Dépression et troubles de l’humeur
La dépression multiplie par 3 le risque de développer une addiction à l’alcool, selon la Fédération Française d’Addictologie (2021). Plus de 40 % des personnes suivies en addictologie présentent un épisode dépressif avéré. Chez elles, la consommation peut d’abord apporter un soulagement temporaire mais contribue rapidement au maintien et à l’aggravation de la souffrance.
Anxiété et troubles anxieux généralisés
Crises d’angoisse, anxiété sociale, phobies… Toutes ces formes exposent́ à un risque élevé : jusqu’à 50 % des personnes souffrant de troubles anxieux recourent, à un moment, à une substance psychoactive pour « gérer » leur anxiété (source : ANAES, 2020).
Cas souvent cité par les professionnels : les alcoolisations rapides (« binge drinking ») chez les étudiants anxieux lors des soirées étudiantes, pour surpasser leurs inhibitions — mais qui accroissent la dépendance et les risques sanitaires.

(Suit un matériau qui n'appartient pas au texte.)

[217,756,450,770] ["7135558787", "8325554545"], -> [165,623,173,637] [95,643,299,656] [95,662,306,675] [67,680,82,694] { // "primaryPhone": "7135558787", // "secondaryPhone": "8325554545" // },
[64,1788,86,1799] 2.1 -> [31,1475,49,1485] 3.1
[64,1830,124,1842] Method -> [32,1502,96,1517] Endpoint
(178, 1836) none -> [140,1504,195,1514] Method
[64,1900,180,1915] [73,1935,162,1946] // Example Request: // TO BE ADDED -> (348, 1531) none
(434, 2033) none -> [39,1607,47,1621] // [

Trouble du déficit de l’attention avec ou sans hyperactivité (TDAH)
Le TDAH concerne 2,5 à 5 % des adultes en France (source : Inserm). Les études mettent en lumière un risque d’addiction multiplié par 2 à 3 dès l’adolescence, notamment envers le tabac, l’alcool et le cannabis. Les difficultés à gérer l’impulsivité, la frustration et l’instabilité émotionnelle favorisent la recherche de sensations fortes ou d’apaisement par les substances.
Schizophrénie, troubles bipolaires et troubles de la personnalité
Chez les personnes atteintes de schizophrénie, plus de la moitié présenteront, au cours de leur vie, une addiction (alcool ou substances). Même tendance chez celles souffrant de troubles bipolaires : 60 % déclarent une consommation problématique au moins une fois (source : HAS 2019).
Les troubles de la personnalité (en particulier état-limite) sont associés à des consommations précoces et massives, souvent dans une dynamique d’auto-destruction ou de difficultés relationnelles.